In Northern Territory, they adopted the scheduling of drugs under the Standard for the Uniform Scheduling of Medicines and Poisons in Australia and defined Schedule 8 as: substances that should be available for use but require restrictions relating to manufacture, supply, distribution, possession and use to reduce abuse, misuse and physical or psychological dependence. It is also further classified as Dangerous Drugs.
Schedule 8 requirements
Schedule 8 preparations are subject to regulations of all medications available to the public. Its availability is subject to some restrictions based on supply, manufacture, distribution, possession and use to reduce abuse, misuse and prevent physical or psychological dependence.
Section 8 drugs are governed by the strict prescription guidelines and storage practices under the Drugs, Poisons and Controlled Substances Regulations 2006 which include the following:
– It is a prescription drug. A drug that requires medical prescription before it can be obtained.
– Doctors must have a schedule 8 permit. Before a health care practitioner can prescribed S8 medicines, the doctor must obtain a valid license granting authority to prescribed S8 medicines
– It is illegal to possess Schedule 8 drugs. Unless, you are the person who has been prescribed to use the drug, it is illegal to possess S8 medicines.

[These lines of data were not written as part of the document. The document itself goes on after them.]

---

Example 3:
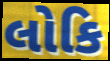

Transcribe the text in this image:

લોકિ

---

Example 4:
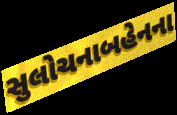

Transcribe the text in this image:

સુલોચનાબહેનના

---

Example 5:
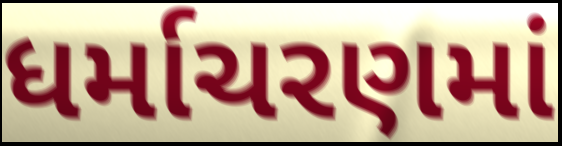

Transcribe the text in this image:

ધર્માચરણમાં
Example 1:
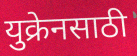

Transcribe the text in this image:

युक्रेनसाठी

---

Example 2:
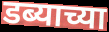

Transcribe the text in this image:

डब्याच्या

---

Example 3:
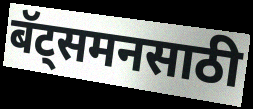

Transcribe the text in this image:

बॅट्समनसाठी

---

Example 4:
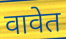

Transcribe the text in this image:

वावेत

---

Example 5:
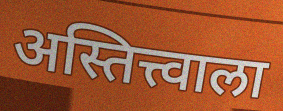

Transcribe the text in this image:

अस्तित्त्वाला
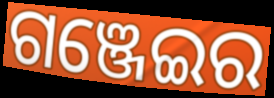
ଗଞ୍ଜେଇର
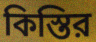
কিস্তির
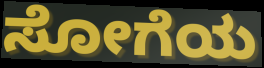
ಸೋಗೆಯ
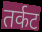
तर्कट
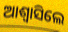
ଆଶ୍ୱାସିଲେ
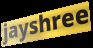
jayshree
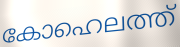
കോഹെലത്ത്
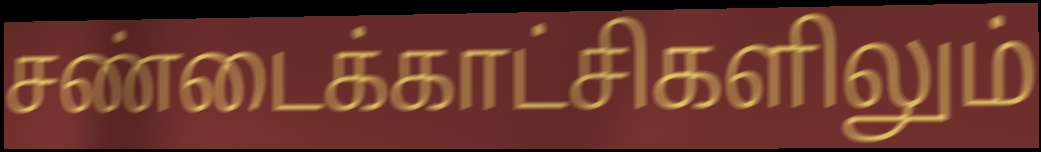
சண்டைக்காட்சிகளிலும்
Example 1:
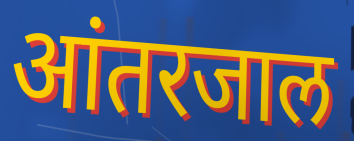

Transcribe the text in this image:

आंतरजाल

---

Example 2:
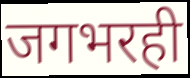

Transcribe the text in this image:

जगभरही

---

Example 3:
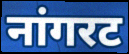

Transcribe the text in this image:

नांगरट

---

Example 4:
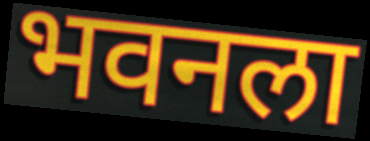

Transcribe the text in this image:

भवनला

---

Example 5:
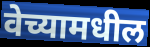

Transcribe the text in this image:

वेच्यामधील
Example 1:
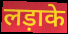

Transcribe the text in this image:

लड़ाके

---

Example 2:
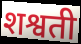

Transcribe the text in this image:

शश्वती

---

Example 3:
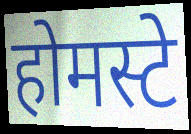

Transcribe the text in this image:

होमस्टे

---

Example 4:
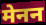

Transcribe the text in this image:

मेनन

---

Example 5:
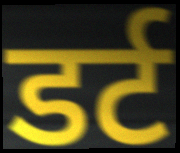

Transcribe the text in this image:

डर्ट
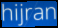
hijran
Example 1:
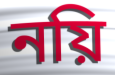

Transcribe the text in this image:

নয়ি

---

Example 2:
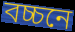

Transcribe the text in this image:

বচ্চনে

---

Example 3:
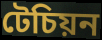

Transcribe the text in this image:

টেচিয়ন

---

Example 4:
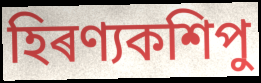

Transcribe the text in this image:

হিৰণ্যকশিপু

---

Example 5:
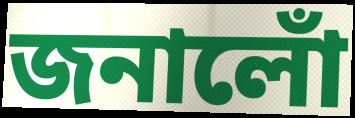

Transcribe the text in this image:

জনালোঁ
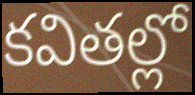
కవితల్లో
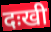
दःखी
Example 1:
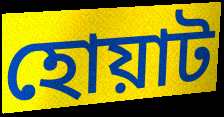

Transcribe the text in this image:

হোয়াট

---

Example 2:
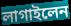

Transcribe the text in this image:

লাগাইলেন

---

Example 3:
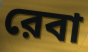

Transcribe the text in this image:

রেবা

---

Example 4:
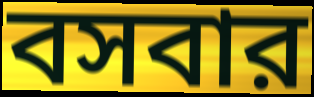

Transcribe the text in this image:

বসবার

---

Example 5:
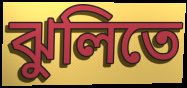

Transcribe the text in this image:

ঝুলিতে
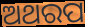
ଅଥରପ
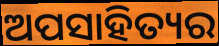
ଅପସାହିତ୍ୟର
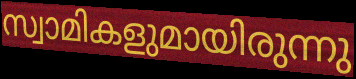
സ്വാമികളുമായിരുന്നു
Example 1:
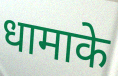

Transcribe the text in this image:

धामाके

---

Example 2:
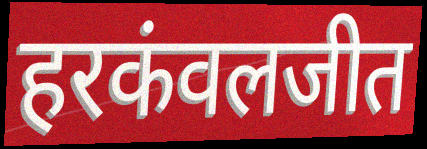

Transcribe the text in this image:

हरकंवलजीत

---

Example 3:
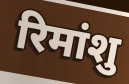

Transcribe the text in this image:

रिमांशु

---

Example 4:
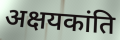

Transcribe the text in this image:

अक्षयकांति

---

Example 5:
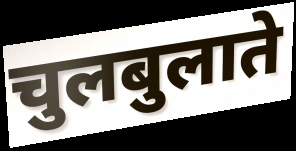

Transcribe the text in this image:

चुलबुलाते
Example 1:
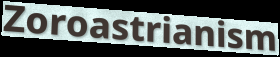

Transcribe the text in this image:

Zoroastrianism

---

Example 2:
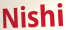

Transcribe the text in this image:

Nishi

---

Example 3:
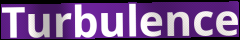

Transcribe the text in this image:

Turbulence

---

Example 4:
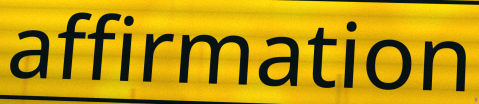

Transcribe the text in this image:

affirmation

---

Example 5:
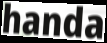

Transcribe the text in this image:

handa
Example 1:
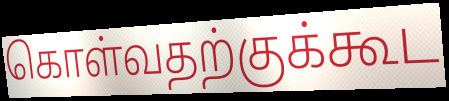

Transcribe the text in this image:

கொள்வதற்குக்கூட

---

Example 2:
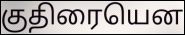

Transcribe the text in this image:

குதிரையென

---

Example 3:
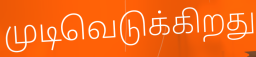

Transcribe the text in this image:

முடிவெடுக்கிறது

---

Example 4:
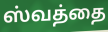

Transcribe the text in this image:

ஸ்வத்தை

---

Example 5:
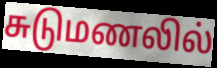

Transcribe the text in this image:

சுடுமணலில்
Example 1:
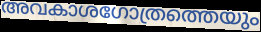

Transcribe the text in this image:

അവകാശഗോത്രത്തെയും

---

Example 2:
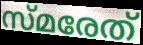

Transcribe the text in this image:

സ്മരേത്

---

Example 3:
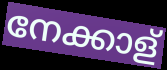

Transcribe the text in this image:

നേക്കാള്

– Records of patients for S8 medicines must be kept for 3 years. A pharmacist must also be involved at every sale to record the customer’s details whose records must be preserved for 3 years.
– S8 drugs must be packed in smaller doses. Nurofen Plus will now be packed in smaller sizes and with smaller doses of codeine. Each pack will only contain 30 tablets in a six per day pack and 40 tablets in an eight per day pack.

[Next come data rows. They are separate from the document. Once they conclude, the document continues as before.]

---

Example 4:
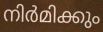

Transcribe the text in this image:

നിർമിക്കും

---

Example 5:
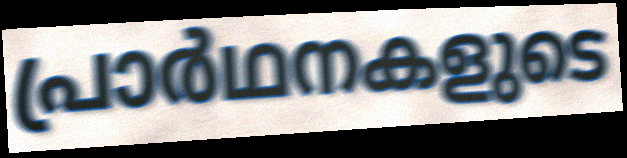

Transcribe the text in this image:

പ്രാർഥനകളുടെ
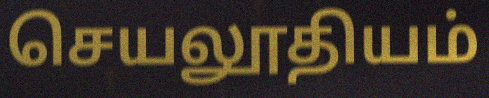
செயலூதியம்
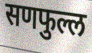
सणफुल्ल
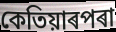
কেতিয়াৰপৰা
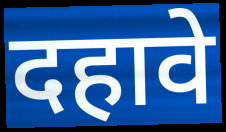
दहावे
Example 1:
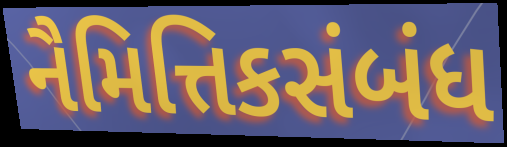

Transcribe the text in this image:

નૈમિત્તિકસંબંધ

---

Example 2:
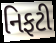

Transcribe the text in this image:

નિફટી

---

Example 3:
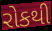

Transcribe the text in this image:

રોકથી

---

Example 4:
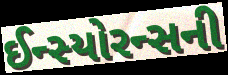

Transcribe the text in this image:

ઈન્સ્યોરન્સની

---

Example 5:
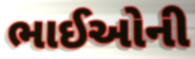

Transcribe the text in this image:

ભાઈઓની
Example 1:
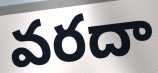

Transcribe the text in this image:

వరదా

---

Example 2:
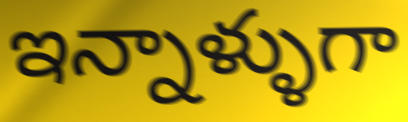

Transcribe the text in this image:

ఇన్నాళ్ళుగా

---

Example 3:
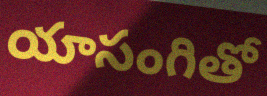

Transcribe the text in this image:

యాసంగితో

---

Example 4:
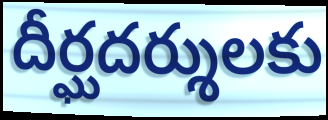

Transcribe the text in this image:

దీర్ఘదర్శులకు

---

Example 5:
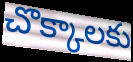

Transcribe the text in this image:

చొక్కాలకు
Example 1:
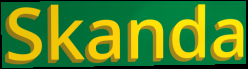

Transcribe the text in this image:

Skanda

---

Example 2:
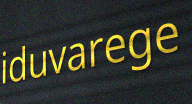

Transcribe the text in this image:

iduvarege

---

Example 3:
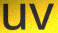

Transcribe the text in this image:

uv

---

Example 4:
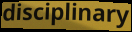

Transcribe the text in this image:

disciplinary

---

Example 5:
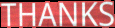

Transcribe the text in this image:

THANKS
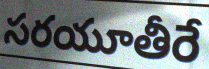
సరయూతీరే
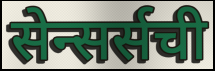
सेन्सर्सची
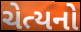
ચેત્યનો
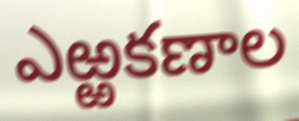
ఎఱ్ఱకణాల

– Prescription must only be for a period of three months.
– S8 drugs must be stored or kept in cabinets.
What’s happening now!
According to the Pharmacy Guild of Australia, the changes in scheduling would pose inconvenience to the majority of Australians who use the painkillers appropriately. Whether the move will deter the acquisition of drugs containing codeine for non medical uses remains to be seen. As of this moment, the fact remains that acquisition of Nurofen Plus and other drugs by illegal means is still rampant. Experts believed that the stricter purchasing conditions under Schedule 8 will not stop addicts from resorting to illegal means.